Traditional machine learning (ML) chooses from a collection of algorithms to solve a specific problem. Algorithms that minimizes the prediction error include decision trees, random forest, boosting, K-means clustering, SVM, HMM, Kalman filter, linear regression, Boltzmann mechanic etc. A conceptually different approach is the model-based ML, which uses probabilistic graphical models (GM) for inference and prediction. There are two kinds of GM: Bayes network and dependence network, where the former is represented by a directed acyclic graph (DAG) and the latter by a directed cyclic graph (DCG).
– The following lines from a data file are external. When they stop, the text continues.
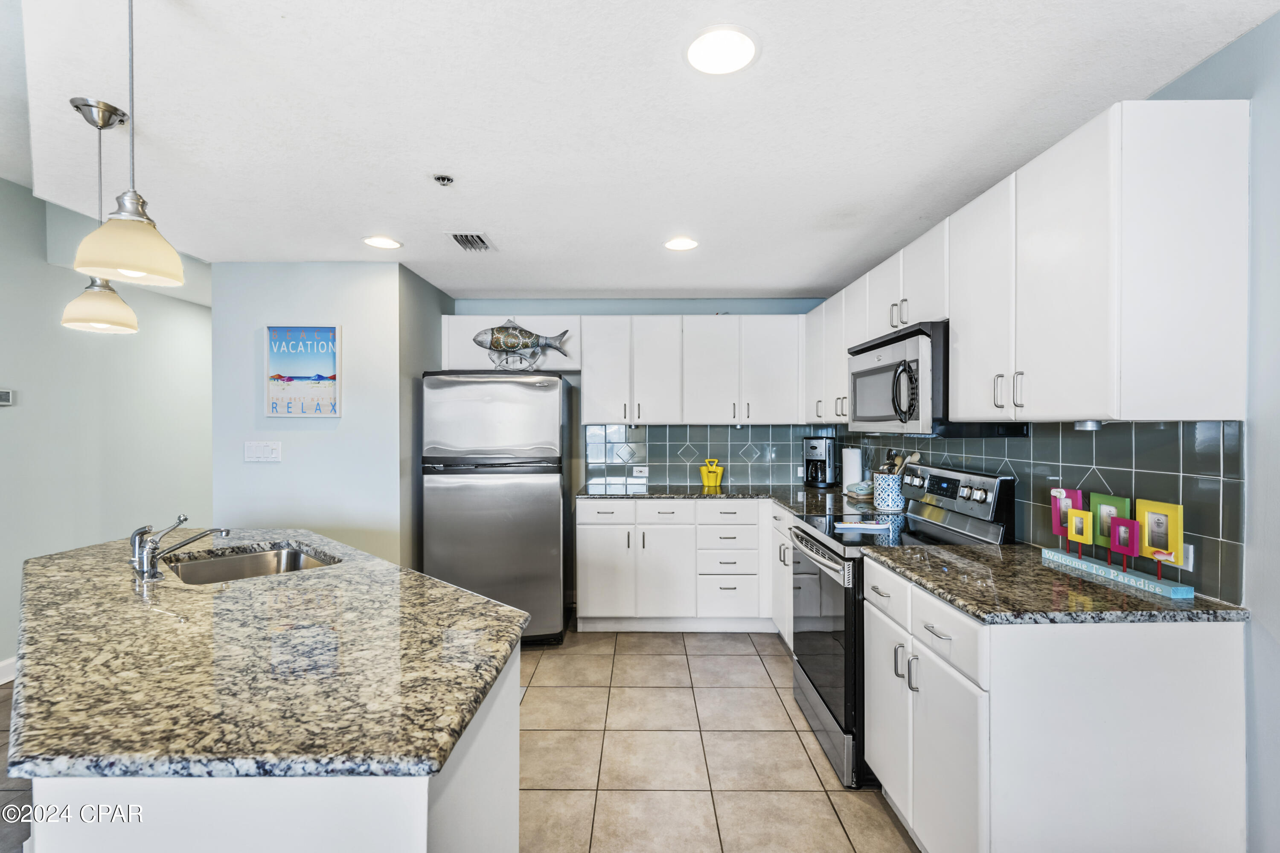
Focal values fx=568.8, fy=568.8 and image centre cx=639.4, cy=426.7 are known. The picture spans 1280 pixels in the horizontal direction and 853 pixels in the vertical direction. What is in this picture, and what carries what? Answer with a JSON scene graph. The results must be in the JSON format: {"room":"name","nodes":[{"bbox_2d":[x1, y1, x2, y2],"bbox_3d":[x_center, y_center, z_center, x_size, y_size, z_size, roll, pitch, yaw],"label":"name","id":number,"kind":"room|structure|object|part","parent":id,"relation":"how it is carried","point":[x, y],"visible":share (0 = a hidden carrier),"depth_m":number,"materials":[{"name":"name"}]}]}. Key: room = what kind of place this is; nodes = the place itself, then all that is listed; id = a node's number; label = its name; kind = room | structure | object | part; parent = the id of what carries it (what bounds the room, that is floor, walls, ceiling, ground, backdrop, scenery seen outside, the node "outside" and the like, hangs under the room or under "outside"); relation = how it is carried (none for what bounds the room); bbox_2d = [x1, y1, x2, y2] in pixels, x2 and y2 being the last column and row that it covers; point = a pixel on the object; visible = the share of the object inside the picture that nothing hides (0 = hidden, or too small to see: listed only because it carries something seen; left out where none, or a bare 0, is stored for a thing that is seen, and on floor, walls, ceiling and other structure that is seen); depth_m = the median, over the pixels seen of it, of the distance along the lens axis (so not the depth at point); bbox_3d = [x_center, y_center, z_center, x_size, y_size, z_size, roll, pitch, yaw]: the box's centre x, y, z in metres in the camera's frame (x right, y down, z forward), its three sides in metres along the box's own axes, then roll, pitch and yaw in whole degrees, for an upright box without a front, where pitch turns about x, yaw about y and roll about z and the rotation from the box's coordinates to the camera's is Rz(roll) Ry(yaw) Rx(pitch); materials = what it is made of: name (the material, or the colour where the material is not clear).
{"room":"kitchen","nodes":[
{"label":"kitchen","id":0,"kind":"room"},
{"bbox_2d":[0,175,212,675],"bbox_3d":[-3.420,-0.035,2.279,0.131,2.845,7.092,0,0,0],"label":"left wall","id":1,"kind":"structure","parent":0,"point":[6,421],"depth_m":3.48,"materials":[{"name":"paint"}]},
{"bbox_2d":[0,388,15,405],"bbox_3d":[-3.378,-0.155,2.995,0.027,0.086,0.119,0,0,0],"label":"thermostat","id":2,"kind":"object","parent":1,"relation":"attached to","point":[6,397],"visible":0.99,"depth_m":3.03,"materials":[{"name":"white"}]},
{"bbox_2d":[0,656,16,685],"bbox_3d":[-3.401,1.315,2.071,0.015,0.115,4.432,0,0,0],"label":"baseboard","id":3,"kind":"structure","parent":1,"relation":"attached to","point":[1,682],"depth_m":3.05,"materials":[{"name":"white paint"}]},
{"bbox_2d":[212,261,442,566],"bbox_3d":[-1.987,0.214,3.791,1.265,2.370,0.910,0,0,0],"label":"partition wall","id":4,"kind":"structure","parent":0,"point":[314,304],"depth_m":3.38,"materials":[{"name":"paint"}]},
{"bbox_2d":[244,439,281,462],"bbox_3d":[-2.203,0.140,3.322,0.197,0.119,0.015,0,0,0],"label":"light switch","id":5,"kind":"object","parent":4,"relation":"attached to","point":[266,449],"visible":0.98,"depth_m":3.32,"materials":[{"name":"white plastic"}]},
{"bbox_2d":[263,324,341,418],"bbox_3d":[-1.975,-0.328,3.331,0.419,0.548,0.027,0,0,0],"label":"framed poster","id":6,"kind":"object","parent":4,"relation":"attached to","point":[334,339],"visible":0.99,"depth_m":3.32,"materials":[{"name":"paper"}]},
{"bbox_2d":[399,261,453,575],"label":"side wall","id":7,"kind":"structure","parent":0,"point":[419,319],"depth_m":3.62,"materials":[{"name":"grey paint"}]},
{"bbox_2d":[1,625,916,852],"bbox_3d":[-1.102,1.417,1.752,5.583,0.070,8.388,0,0,0],"label":"floor","id":8,"kind":"structure","parent":0,"point":[752,660],"depth_m":2.38,"materials":[{"name":"beige tile"}]},
{"bbox_2d":[18,641,517,852],"bbox_3d":[-0.957,1.035,1.561,1.211,0.929,1.415,0,0,0],"label":"kitchen island","id":9,"kind":"object","parent":8,"relation":"on","point":[424,819],"visible":0.41,"depth_m":1.02,"materials":[{"name":"white"}]},
{"bbox_2d":[6,529,529,782],"bbox_3d":[-1.029,0.477,1.534,1.378,0.037,1.509,0,0,0],"label":"island countertop","id":10,"kind":"structure","parent":9,"relation":"on","point":[492,608],"depth_m":1.11,"materials":[{"name":"stone"}]},
{"bbox_2d":[128,516,229,579],"bbox_3d":[-1.455,0.369,1.809,0.265,0.176,0.198,0,0,0],"label":"faucet","id":11,"kind":"object","parent":10,"relation":"on","point":[138,533],"visible":0.99,"depth_m":1.76,"materials":[{"name":"silver metal"}]},
{"bbox_2d":[163,544,341,585],"bbox_3d":[-1.341,0.582,1.959,0.502,0.182,0.619,0,0,-43],"label":"sink","id":12,"kind":"object","parent":10,"relation":"in","point":[294,556],"visible":0.37,"depth_m":2.17,"materials":[{"name":"silver metal"}]},
{"bbox_2d":[421,369,572,646],"bbox_3d":[-0.917,0.504,3.814,0.817,1.719,0.843,0,0,0],"label":"refrigerator","id":13,"kind":"object","parent":8,"relation":"on","point":[557,496],"visible":0.91,"depth_m":3.46,"materials":[{"name":"silver metal"}]},
{"bbox_2d":[470,318,573,371],"bbox_3d":[-0.794,-0.538,3.762,0.671,0.380,0.137,0,0,0],"label":"fish sculpture","id":14,"kind":"object","parent":13,"relation":"on","point":[499,329],"visible":1,"depth_m":3.74,"materials":[{"name":"grey metal"}]},
{"bbox_2d":[574,498,779,632],"bbox_3d":[0.354,0.926,4.013,1.466,0.887,0.650,0,0,0],"label":"back base cabinets","id":15,"kind":"object","parent":8,"relation":"on","point":[582,526],"visible":0.79,"depth_m":3.73,"materials":[{"name":"white paint"}]},
{"bbox_2d":[581,482,891,515],"bbox_3d":[0.611,0.466,3.753,2.065,0.037,1.153,0,0,0],"label":"countertop","id":16,"kind":"structure","parent":15,"relation":"on","point":[702,493],"depth_m":3.75,"materials":[{"name":"black stone"}]},
{"bbox_2d":[698,456,724,488],"bbox_3d":[0.533,0.337,4.214,0.188,0.209,0.120,0,0,0],"label":"yellow container","id":17,"kind":"object","parent":16,"relation":"on","point":[707,481],"visible":1,"depth_m":4.18,"materials":[{"name":"yellow ceramic"}]},
{"bbox_2d":[802,435,840,488],"bbox_3d":[1.309,0.250,4.124,0.211,0.368,0.240,0,0,37],"label":"coffee maker","id":18,"kind":"object","parent":16,"relation":"on","point":[817,456],"visible":0.99,"depth_m":4.06,"materials":[{"name":"black"}]},
{"bbox_2d":[840,445,862,494],"bbox_3d":[1.383,0.274,3.718,0.150,0.323,0.154,0,0,0],"label":"paper towel roll","id":19,"kind":"object","parent":16,"relation":"on","point":[853,473],"visible":0.88,"depth_m":3.67,"materials":[{"name":"white paper"}]},
{"bbox_2d":[846,480,872,500],"bbox_3d":[1.403,0.388,3.577,0.190,0.103,0.201,0,0,0],"label":"towel","id":20,"kind":"object","parent":16,"relation":"on","point":[862,486],"visible":0.71,"depth_m":3.52,"materials":[{"name":"teal fabric"}]},
{"bbox_2d":[872,469,906,511],"bbox_3d":[1.380,0.350,3.139,0.170,0.199,0.176,0,0,0],"label":"utensil crock","id":21,"kind":"object","parent":16,"relation":"on","point":[892,506],"visible":0.87,"depth_m":3.07,"materials":[{"name":"white ceramic"}]},
{"bbox_2d":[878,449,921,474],"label":"cooking utensils","id":22,"kind":"object","parent":21,"relation":"in","point":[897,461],"visible":0.3,"depth_m":3.01,"materials":[{"name":"wood"}]},
{"bbox_2d":[768,503,794,646],"bbox_3d":[1.121,0.936,3.350,0.609,0.889,0.935,0,0,0],"label":"base cabinet","id":23,"kind":"object","parent":8,"relation":"on","point":[785,635],"visible":0.16,"depth_m":3.45,"materials":[{"name":"white paint"}]},
{"bbox_2d":[791,461,1016,788],"bbox_3d":[1.078,0.783,2.523,0.734,1.184,0.757,0,0,0],"label":"stove","id":24,"kind":"object","parent":8,"relation":"on","point":[817,705],"visible":0.47,"depth_m":2.35,"materials":[{"name":"black metal"}]},
{"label":"oven door","id":25,"kind":"part","parent":24,"relation":"part of","materials":[{"name":"glass"}]},
{"bbox_2d":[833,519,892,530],"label":"spoon rest","id":26,"kind":"object","parent":24,"relation":"on","point":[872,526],"visible":1,"depth_m":2.53,"materials":[{"name":"white ceramic"}]},
{"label":"drawer","id":27,"kind":"part","parent":24,"relation":"part of","materials":[{"name":"silver metal"}]},
{"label":"control panel","id":28,"kind":"part","parent":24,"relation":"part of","materials":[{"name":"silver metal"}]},
{"bbox_2d":[867,558,1245,852],"bbox_3d":[1.164,0.927,1.810,0.676,0.889,0.871,0,0,0],"label":"base cabinet","id":29,"kind":"object","parent":8,"relation":"on","point":[998,685],"visible":0.79,"depth_m":1.41,"materials":[{"name":"white paint"}]},
{"bbox_2d":[865,541,1247,624],"bbox_3d":[1.200,0.474,1.803,0.705,0.035,0.854,0,0,0],"label":"granite countertop","id":30,"kind":"structure","parent":29,"relation":"on","point":[968,551],"depth_m":1.59,"materials":[{"name":"stone"}]},
{"bbox_2d":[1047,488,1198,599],"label":"decorative sign","id":31,"kind":"object","parent":30,"relation":"on","point":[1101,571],"visible":0.99,"depth_m":1.71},
{"bbox_2d":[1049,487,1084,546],"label":"picture frame","id":32,"kind":"object","parent":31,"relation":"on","point":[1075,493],"visible":0.68,"depth_m":1.94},
{"bbox_2d":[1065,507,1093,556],"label":"picture frame","id":33,"kind":"object","parent":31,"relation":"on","point":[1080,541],"visible":0.99,"depth_m":1.85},
{"bbox_2d":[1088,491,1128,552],"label":"picture frame","id":34,"kind":"object","parent":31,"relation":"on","point":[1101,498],"visible":0.6,"depth_m":1.83,"materials":[{"name":"green wood"}]},
{"bbox_2d":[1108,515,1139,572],"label":"photo frame","id":35,"kind":"object","parent":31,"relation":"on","point":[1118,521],"visible":0.99,"depth_m":1.70,"materials":[{"name":"pink wood"}]},
{"bbox_2d":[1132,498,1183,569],"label":"picture frame","id":36,"kind":"object","parent":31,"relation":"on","point":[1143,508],"visible":0.96,"depth_m":1.63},
{"bbox_2d":[0,0,1279,300],"bbox_3d":[-0.529,-1.027,1.676,4.461,0.102,7.342,0,0,0],"label":"ceiling","id":37,"kind":"structure","parent":0,"point":[782,284],"depth_m":1.81,"materials":[{"name":"white paint"}]},
{"bbox_2d":[59,96,141,334],"bbox_3d":[-1.682,-0.648,1.775,0.182,0.695,0.178,0,0,0],"label":"pendant light","id":38,"kind":"object","parent":37,"relation":"hanging from","point":[96,123],"visible":0.98,"depth_m":1.75,"materials":[{"name":"beige glass"}]},
{"bbox_2d":[73,0,188,290],"bbox_3d":[-1.081,-0.651,1.216,0.184,0.704,0.182,0,0,0],"label":"pendant light","id":39,"kind":"object","parent":37,"relation":"hanging from","point":[129,262],"visible":1,"depth_m":1.19,"materials":[{"name":"beige glass"}]},
{"bbox_2d":[362,235,401,249],"bbox_3d":[-1.365,-0.974,3.010,0.199,0.007,0.199,0,0,0],"label":"recessed light","id":40,"kind":"object","parent":37,"relation":"in","point":[382,242],"visible":0.99,"depth_m":3.00,"materials":[{"name":"white"}]},
{"bbox_2d":[431,173,454,185],"bbox_3d":[-0.772,-0.964,2.230,0.087,0.030,0.085,0,0,0],"label":"sprinkler head","id":41,"kind":"object","parent":37,"relation":"attached to","point":[444,180],"visible":0.99,"depth_m":2.22},
{"bbox_2d":[445,231,497,251],"bbox_3d":[-0.884,-0.970,2.992,0.199,0.014,0.314,0,0,0],"label":"air vent","id":42,"kind":"object","parent":37,"relation":"in","point":[477,240],"visible":1,"depth_m":2.98,"materials":[{"name":"metal"}]},
{"bbox_2d":[663,236,699,250],"bbox_3d":[0.220,-0.973,3.032,0.196,0.008,0.197,0,0,0],"label":"recessed light","id":43,"kind":"object","parent":37,"relation":"in","point":[677,245],"visible":0.99,"depth_m":3.02,"materials":[{"name":"white"}]},
{"bbox_2d":[684,24,758,75],"bbox_3d":[0.212,-0.979,1.488,0.203,0.008,0.204,0,0,0],"label":"recessed light","id":44,"kind":"object","parent":37,"relation":"in","point":[699,58],"visible":0.99,"depth_m":1.48,"materials":[{"name":"white"}]},
{"bbox_2d":[449,299,836,496],"bbox_3d":[0.037,0.182,4.386,2.979,2.373,0.128,0,0,0],"label":"back wall","id":45,"kind":"structure","parent":0,"point":[584,307],"depth_m":4.33,"materials":[{"name":"blue paint"}]},
{"bbox_2d":[436,313,806,427],"bbox_3d":[-0.076,-0.407,4.180,2.552,0.781,0.375,0,0,0],"label":"upper cabinet run","id":46,"kind":"object","parent":45,"relation":"attached to","point":[462,319],"visible":0.93,"depth_m":4.05,"materials":[{"name":"white paint"}]},
{"bbox_2d":[582,422,832,488],"bbox_3d":[0.585,0.212,4.385,1.846,0.470,0.009,0,0,0],"label":"tile backsplash","id":47,"kind":"structure","parent":45,"relation":"attached to","point":[727,434],"depth_m":4.38,"materials":[{"name":"blue tile"}]},
{"bbox_2d":[631,465,648,478],"bbox_3d":[0.006,0.344,4.343,0.120,0.075,0.019,0,0,0],"label":"wall socket","id":48,"kind":"object","parent":47,"relation":"attached to","point":[644,471],"visible":0.99,"depth_m":4.34,"materials":[{"name":"white plastic"}]},
{"bbox_2d":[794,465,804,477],"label":"wall socket","id":49,"kind":"object","parent":47,"relation":"attached to","point":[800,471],"visible":0.82,"depth_m":4.31,"materials":[{"name":"white plastic"}]},
{"bbox_2d":[853,10,1279,852],"bbox_3d":[1.510,0.187,1.428,0.129,2.365,6.843,0,0,0],"label":"right wall","id":50,"kind":"structure","parent":0,"point":[1258,33],"depth_m":1.43,"materials":[{"name":"paint"}]},
{"bbox_2d":[793,101,1251,426],"bbox_3d":[1.310,-0.415,2.842,0.378,0.818,2.793,0,0,0],"label":"upper cabinets","id":51,"kind":"object","parent":50,"relation":"attached to","point":[960,356],"visible":0.97,"depth_m":1.54,"materials":[{"name":"white paint"}]},
{"bbox_2d":[848,321,948,435],"bbox_3d":[1.194,-0.184,2.518,0.439,0.420,0.723,0,0,0],"label":"microwave","id":52,"kind":"object","parent":51,"relation":"attached to","point":[872,359],"visible":0.72,"depth_m":2.32,"materials":[{"name":"silver metal"}]},
{"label":"microwave handle","id":53,"kind":"part","parent":52,"relation":"part of","materials":[{"name":"plastic"}]},
{"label":"bar pulls","id":54,"kind":"part","parent":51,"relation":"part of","materials":[{"name":"metal"}]},
{"bbox_2d":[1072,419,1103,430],"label":"under-cabinet light","id":55,"kind":"object","parent":51,"relation":"attached to","point":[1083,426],"visible":0.89,"depth_m":1.66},
{"bbox_2d":[853,416,1246,606],"bbox_3d":[1.461,0.209,2.941,0.010,0.484,3.047,0,0,0],"label":"tile backsplash","id":56,"kind":"structure","parent":50,"relation":"attached to","point":[1170,476],"depth_m":1.79,"materials":[{"name":"tile"}]},
{"bbox_2d":[1177,541,1194,571],"bbox_3d":[1.524,0.362,1.614,0.008,0.072,0.100,0,0,0],"label":"wall socket","id":57,"kind":"object","parent":56,"relation":"attached to","point":[1191,551],"visible":0.42,"depth_m":1.58,"materials":[{"name":"white plastic"}]}
]}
Both DAG and DCG use conditioning to propagate probabilities throughout the network, but with a distinctive difference. In a DAG, all of the propagations move in one direction, from children nodes to parent nodes, whereas DCG allows the propagations to have a feedback circle. Such conditionally specified DCG models offer several advantages over the more conventional joint models and DAG. In recent literature of multiple imputation, the conditional approach has become more popular than the joint approach. Basically, we use the complete data to propose a model for every variable with missing data via regression or logistic regression. Then, use the Gibbs sampling to generate imputations for the missing data. However, it would be restrictive to require that every regression/classification must involve the same set of variables. Feature selection often reduces the set of predictors, thus make the regressions local. A mixture of full and local conditionals is referred to as a partially collapsed Gibbs sampler (PCGS), which was invented to achieve faster convergence via reduced conditioning. However, we show that its implementation requires choosing a correct scan order. Using an invalid scan order will bring about an incorrect transition kernel, which leads to the wrong stationary distribution. We prove a necessary and sufficient condition for PCGS to correctly sample the joint distribution. We propose an algorithm that identifies all of the valid scan orders for a given DCG model. We will use several examples to illustrate the faster convergence of a PCGS, and the difficulty of verifying convergence of MCMC visually. In addition, our method offers a new compatibility check for conditionals of different localities.
Key words: computational problem in statistics; dependence network; faster convergence; Markov chain Monte Carlo; Model-based machine learning; partially collapsed Gibbs sampler.